In any event, I think that such a proposition might pass here because nobody wants to belong to the same club as the worst of either squad. What middle american wants to be id'd with the DeLay or Teddy?

(modified additional tangential rant)

So party politics has a bad name because of gasbags and crooks. Why do we try to take the parties out of it instead of taking the crooks and gasbags out of it? Maybe when we get gasbag and crook DNA testing perfected parties will come into vogue.

Additional tangent: Did you ever get the straight poop from your election authority about the proposition vote? I'm just sure you got hosed.

Tony

BlogFreeSpringfield said...

Tony,

I think that you are correct that the firebrands in each party are largely responsible for causing people such as me to look with disdain at the two party system. But my reasons for wanting to play the field when voting don’t always come down to finding the lesser of two evils. If you do take a thoughtful look at all the candidates, and not just those of a particular party, then ineviatably there will be elections where you will prefer a Democrat in one race and a Republican in another, especially if you are a moderate. I don’t have to agree with a candidate on every issue to vote for them, especially if I don’t think the issues on which we differ will come into play in the office they are running for. And neither party has a monopoly on decent people running as candidates, so I would think that even a party loyalist would, on occasion, find themselves attracted to someone from the other side of the tracks.

No, I haven’t notified the proper authorities about not being able to vote for the proposition without requesting a party ballot, although I suppose it is my duty as a citizen and a blogger to do so. I’m sure it was just a case of someone not knowing the drill. If I had been more certain about the issue, I would have asked someone else working the poll to intercede. But since I was partly ignorant of the rules, I’m partly to blame as well.

Thanks for commenting,
Dan

Anonymous said...

I think it comes down to this: what is the purpose of a primary election? I believe it is to decide which candidates will represent each party in the upcoming general election. Therefore it is a function of the party – and not an open invitation to the populace.

You, as an independent voter, can “play the field” in the general election. But I don’t understand why you should get a say in which candidate my party has to support if you are not a member of my party.

Dan, I’d really appreciate hearing your response.

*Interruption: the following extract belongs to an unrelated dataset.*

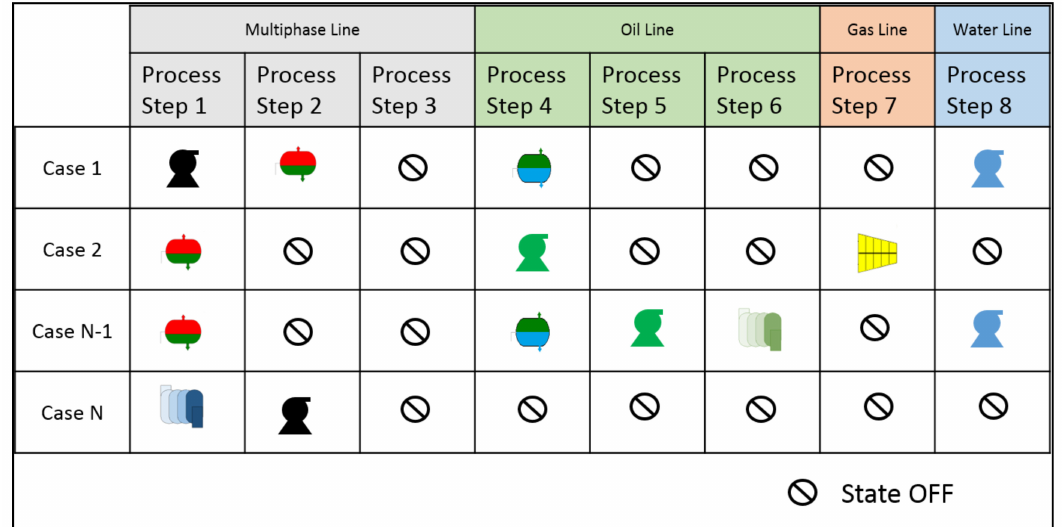
Figure 8. Example of a configuration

BlogFreeSpringfield said...

Anon,

I would say, with all due respect, that if “your” party wants to elect “your” candidates then you should fund the process with “your” money and not my tax dollars. If the primary system is intended to circumvent true democracy by excluding a segment of the population that doesn't fit in the classic left-right mold, then don’t ask me to pay for it.

But since I am paying for it, I want to be able to cast meaningful votes. If I like the Republican in one race, and a Democrat in another, then I should be able to vote for them. I realize I can do this in the general election, but why do I have to wait until the party loyalists narrow down the field? The party loyalists gave us Rod Blagojevich instead of Paul Vallas. Now look what they’ve done.

Let me ask you this: Do you vote a straight party ticket in the general election, or do you sometimes cross over and vote against someone you supported in the primary?

Thanks for commenting,
Dan

UMRBlog said...

Dan,

Sam was here with his traveling salvation show Friday. Maybe we'll find out whether it'll pass here. My guess is the League of Women Voters will jump on it like a duck on a june bug. It just sounds so freaking virutous and unsoiled!

I'd be happy to go back to caucuses (or "cauci")but, if I walked past a mailbox on the way to the meeting and any of the candidates sprung for a Pizza I'd get FitzGeralded (which is the modern word for indicted for mail fraud).